Top of LISTED ENTRIES
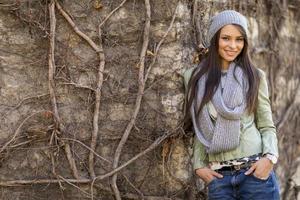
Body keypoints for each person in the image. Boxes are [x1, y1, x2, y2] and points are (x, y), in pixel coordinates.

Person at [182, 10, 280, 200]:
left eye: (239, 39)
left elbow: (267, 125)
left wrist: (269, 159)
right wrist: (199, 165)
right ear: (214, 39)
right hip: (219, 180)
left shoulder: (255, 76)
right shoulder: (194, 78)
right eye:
Bottom of LISTED ENTRIES
Top of LISTED ENTRIES
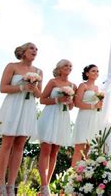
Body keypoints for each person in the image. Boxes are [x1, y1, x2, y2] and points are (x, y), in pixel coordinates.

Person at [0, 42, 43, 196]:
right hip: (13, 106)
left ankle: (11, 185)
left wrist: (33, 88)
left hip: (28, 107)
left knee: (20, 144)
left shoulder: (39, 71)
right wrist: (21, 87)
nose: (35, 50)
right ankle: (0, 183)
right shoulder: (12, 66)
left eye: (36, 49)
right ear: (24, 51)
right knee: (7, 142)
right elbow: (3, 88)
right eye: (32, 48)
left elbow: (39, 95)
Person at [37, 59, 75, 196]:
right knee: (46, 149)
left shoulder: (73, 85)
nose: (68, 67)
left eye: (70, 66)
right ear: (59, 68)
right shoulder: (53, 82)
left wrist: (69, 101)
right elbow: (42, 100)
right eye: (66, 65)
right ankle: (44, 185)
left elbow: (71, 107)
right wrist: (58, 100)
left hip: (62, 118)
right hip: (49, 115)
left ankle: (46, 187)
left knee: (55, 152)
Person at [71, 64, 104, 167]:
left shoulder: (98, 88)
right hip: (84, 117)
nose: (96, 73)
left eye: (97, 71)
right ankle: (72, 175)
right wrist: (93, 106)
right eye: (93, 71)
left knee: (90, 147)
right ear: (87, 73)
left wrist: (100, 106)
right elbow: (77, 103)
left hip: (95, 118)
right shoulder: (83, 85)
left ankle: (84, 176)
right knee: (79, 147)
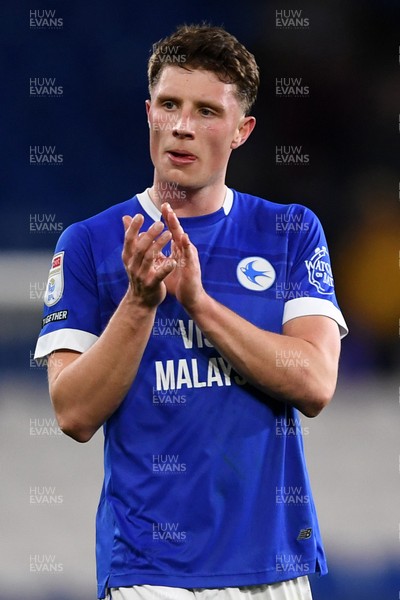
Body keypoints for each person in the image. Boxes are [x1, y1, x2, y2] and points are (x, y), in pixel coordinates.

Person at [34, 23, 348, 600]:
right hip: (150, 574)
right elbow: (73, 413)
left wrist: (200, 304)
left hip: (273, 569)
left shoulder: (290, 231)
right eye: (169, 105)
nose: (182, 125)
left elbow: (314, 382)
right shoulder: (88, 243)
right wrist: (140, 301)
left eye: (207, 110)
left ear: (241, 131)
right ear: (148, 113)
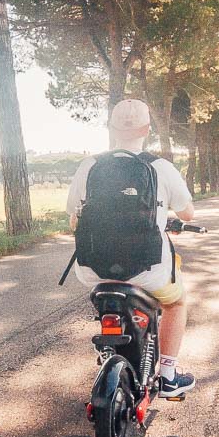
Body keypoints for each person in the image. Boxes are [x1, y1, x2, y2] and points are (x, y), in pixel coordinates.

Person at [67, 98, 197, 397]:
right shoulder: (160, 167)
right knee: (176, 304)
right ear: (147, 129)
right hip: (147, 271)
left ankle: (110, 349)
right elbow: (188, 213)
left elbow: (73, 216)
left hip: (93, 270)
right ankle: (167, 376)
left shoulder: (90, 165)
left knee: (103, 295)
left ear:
Bottom of LISTED ENTRIES
## WORK ITEM
From the entries above, print the lines beginning at the one with "right knee: (7, 142)" and stopping after the one with "right ankle: (44, 185)", exactly as written and with nothing else.

## ANSWER AREA
right knee: (7, 142)
right elbow: (3, 88)
right eye: (32, 48)
left elbow: (39, 95)
Person at [37, 59, 75, 196]:
right knee: (46, 149)
left shoulder: (73, 85)
nose: (68, 67)
left eye: (70, 66)
right ear: (59, 68)
right shoulder: (53, 82)
left wrist: (69, 101)
right elbow: (42, 100)
right eye: (66, 65)
right ankle: (44, 185)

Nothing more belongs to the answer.